## GOAL OF THE EXERCISE
Reproduce the forum advice on sewing machine thread tension below word for word, from start to finish.

— Start EXCERPTED TEXT —

SOURCE: thread or bobbin tension

Thread tension. Beware of adjusting the bobbin screw. Pfaffs maintain their tensions just fine without adjusting the bobbin tension, unless you're using some crazy thick or fine thread. If you must change your bobbin tension, you would be well-advised to buy an extra bobbin case, because re-calibrating your tensions after changing them can be less than fun.

Increase your top tension, and your looping should cease. I normally keep my tension around 4.5. Also make sure you're using a good quality thread, and that there's nothing in the upper tension assemblies. Sometimes a tiny piece of debris can keep the top tension from applying enough tension, so turning the machine off and blowing some canned air in there can help as well.

Good luck,

-R

Posted on Mar 11, 2009

  • 1 Answer

SOURCE: janome straight stitch loose

I don't know if this is the right answer for any of you, but thought I'd put my 2 cents worth in. Often this can be the bobbin in backwards. It needs to unwind a certain way depending on the machine. I've heard a phrase for this: Mind your p's and q's which means some wind off to the right like a q, others to the left like a p. Mine has to unwind one way then be slipped backwards into a little slot or it does that loose bottom thread looping and bunching someone here mentioned. It seems everytime I get that problem I rethread the top thread 100 times before it clicks again and I remember it could be the bobbin thread. Either your manual will tell you the correct way, or you could experiment and try one or the other. Once you figure out whether you're a p or a q, mark it on your machien somewhere to remind yourself.

— End EXCERPTED TEXT —
— Start MATERIAL —

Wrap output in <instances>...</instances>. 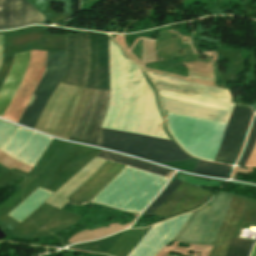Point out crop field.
I'll list each match as a JSON object with an SVG mask.
<instances>
[{
    "instance_id": "1",
    "label": "crop field",
    "mask_w": 256,
    "mask_h": 256,
    "mask_svg": "<svg viewBox=\"0 0 256 256\" xmlns=\"http://www.w3.org/2000/svg\"><path fill=\"white\" fill-rule=\"evenodd\" d=\"M64 78L93 86L58 137L102 147L99 127L109 97L107 37L90 33L67 35Z\"/></svg>"
},
{
    "instance_id": "2",
    "label": "crop field",
    "mask_w": 256,
    "mask_h": 256,
    "mask_svg": "<svg viewBox=\"0 0 256 256\" xmlns=\"http://www.w3.org/2000/svg\"><path fill=\"white\" fill-rule=\"evenodd\" d=\"M103 147L154 162L190 159L173 141L102 129Z\"/></svg>"
},
{
    "instance_id": "3",
    "label": "crop field",
    "mask_w": 256,
    "mask_h": 256,
    "mask_svg": "<svg viewBox=\"0 0 256 256\" xmlns=\"http://www.w3.org/2000/svg\"><path fill=\"white\" fill-rule=\"evenodd\" d=\"M230 196L228 193H218L213 197L210 207L205 206L193 212L174 240L213 245Z\"/></svg>"
},
{
    "instance_id": "4",
    "label": "crop field",
    "mask_w": 256,
    "mask_h": 256,
    "mask_svg": "<svg viewBox=\"0 0 256 256\" xmlns=\"http://www.w3.org/2000/svg\"><path fill=\"white\" fill-rule=\"evenodd\" d=\"M48 53L46 69L19 124L34 128L66 69V52Z\"/></svg>"
},
{
    "instance_id": "5",
    "label": "crop field",
    "mask_w": 256,
    "mask_h": 256,
    "mask_svg": "<svg viewBox=\"0 0 256 256\" xmlns=\"http://www.w3.org/2000/svg\"><path fill=\"white\" fill-rule=\"evenodd\" d=\"M252 111L234 107L214 161L234 164L243 145Z\"/></svg>"
},
{
    "instance_id": "6",
    "label": "crop field",
    "mask_w": 256,
    "mask_h": 256,
    "mask_svg": "<svg viewBox=\"0 0 256 256\" xmlns=\"http://www.w3.org/2000/svg\"><path fill=\"white\" fill-rule=\"evenodd\" d=\"M209 195L204 190L182 182L174 193L154 212V215L170 217L179 212L198 207Z\"/></svg>"
},
{
    "instance_id": "7",
    "label": "crop field",
    "mask_w": 256,
    "mask_h": 256,
    "mask_svg": "<svg viewBox=\"0 0 256 256\" xmlns=\"http://www.w3.org/2000/svg\"><path fill=\"white\" fill-rule=\"evenodd\" d=\"M45 17L25 0H0V29L43 22Z\"/></svg>"
},
{
    "instance_id": "8",
    "label": "crop field",
    "mask_w": 256,
    "mask_h": 256,
    "mask_svg": "<svg viewBox=\"0 0 256 256\" xmlns=\"http://www.w3.org/2000/svg\"><path fill=\"white\" fill-rule=\"evenodd\" d=\"M125 166L107 161L100 169L67 199L81 205L90 202Z\"/></svg>"
},
{
    "instance_id": "9",
    "label": "crop field",
    "mask_w": 256,
    "mask_h": 256,
    "mask_svg": "<svg viewBox=\"0 0 256 256\" xmlns=\"http://www.w3.org/2000/svg\"><path fill=\"white\" fill-rule=\"evenodd\" d=\"M30 53L31 51L14 54L10 72L0 88V116H2L28 67Z\"/></svg>"
},
{
    "instance_id": "10",
    "label": "crop field",
    "mask_w": 256,
    "mask_h": 256,
    "mask_svg": "<svg viewBox=\"0 0 256 256\" xmlns=\"http://www.w3.org/2000/svg\"><path fill=\"white\" fill-rule=\"evenodd\" d=\"M98 157L113 161V162H117L120 164H124L127 166H131V167H135V168H139V169H143L152 173H156L159 175L164 176L165 174H167L169 172V170L167 168H163L157 165H153L147 162H143L134 158H130V157H126V156H122L119 154H115V153H111L108 151H104L102 150L100 152V154L98 155Z\"/></svg>"
},
{
    "instance_id": "11",
    "label": "crop field",
    "mask_w": 256,
    "mask_h": 256,
    "mask_svg": "<svg viewBox=\"0 0 256 256\" xmlns=\"http://www.w3.org/2000/svg\"><path fill=\"white\" fill-rule=\"evenodd\" d=\"M229 169V166L199 160L193 173L211 177L227 178Z\"/></svg>"
},
{
    "instance_id": "12",
    "label": "crop field",
    "mask_w": 256,
    "mask_h": 256,
    "mask_svg": "<svg viewBox=\"0 0 256 256\" xmlns=\"http://www.w3.org/2000/svg\"><path fill=\"white\" fill-rule=\"evenodd\" d=\"M253 242L232 239L226 256H248Z\"/></svg>"
},
{
    "instance_id": "13",
    "label": "crop field",
    "mask_w": 256,
    "mask_h": 256,
    "mask_svg": "<svg viewBox=\"0 0 256 256\" xmlns=\"http://www.w3.org/2000/svg\"><path fill=\"white\" fill-rule=\"evenodd\" d=\"M255 142H256V117H254V119H253L249 138H248L247 144L245 146V149L242 153V156L239 160L238 165H242V166L244 165L245 161L247 160L248 156L250 155V153L254 147Z\"/></svg>"
},
{
    "instance_id": "14",
    "label": "crop field",
    "mask_w": 256,
    "mask_h": 256,
    "mask_svg": "<svg viewBox=\"0 0 256 256\" xmlns=\"http://www.w3.org/2000/svg\"><path fill=\"white\" fill-rule=\"evenodd\" d=\"M180 183V181L174 180L144 214L151 215L173 193Z\"/></svg>"
},
{
    "instance_id": "15",
    "label": "crop field",
    "mask_w": 256,
    "mask_h": 256,
    "mask_svg": "<svg viewBox=\"0 0 256 256\" xmlns=\"http://www.w3.org/2000/svg\"><path fill=\"white\" fill-rule=\"evenodd\" d=\"M251 256H256V246H255Z\"/></svg>"
}]
</instances>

— End MATERIAL —

## ANSWER TO THIS TASK
SOURCE: thread or bobbin tension

Thread tension. Beware of adjusting the bobbin screw. Pfaffs maintain their tensions just fine without adjusting the bobbin tension, unless you're using some crazy thick or fine thread. If you must change your bobbin tension, you would be well-advised to buy an extra bobbin case, because re-calibrating your tensions after changing them can be less than fun.

Increase your top tension, and your looping should cease. I normally keep my tension around 4.5. Also make sure you're using a good quality thread, and that there's nothing in the upper tension assemblies. Sometimes a tiny piece of debris can keep the top tension from applying enough tension, so turning the machine off and blowing some canned air in there can help as well.

Good luck,

-R

Posted on Mar 11, 2009

  • 1 Answer

SOURCE: janome straight stitch loose

I don't know if this is the right answer for any of you, but thought I'd put my 2 cents worth in. Often this can be the bobbin in backwards. It needs to unwind a certain way depending on the machine. I've heard a phrase for this: Mind your p's and q's which means some wind off to the right like a q, others to the left like a p. Mine has to unwind one way then be slipped backwards into a little slot or it does that loose bottom thread looping and bunching someone here mentioned. It seems everytime I get that problem I rethread the top thread 100 times before it clicks again and I remember it could be the bobbin thread. Either your manual will tell you the correct way, or you could experiment and try one or the other. Once you figure out whether you're a p or a q, mark it on your machien somewhere to remind yourself.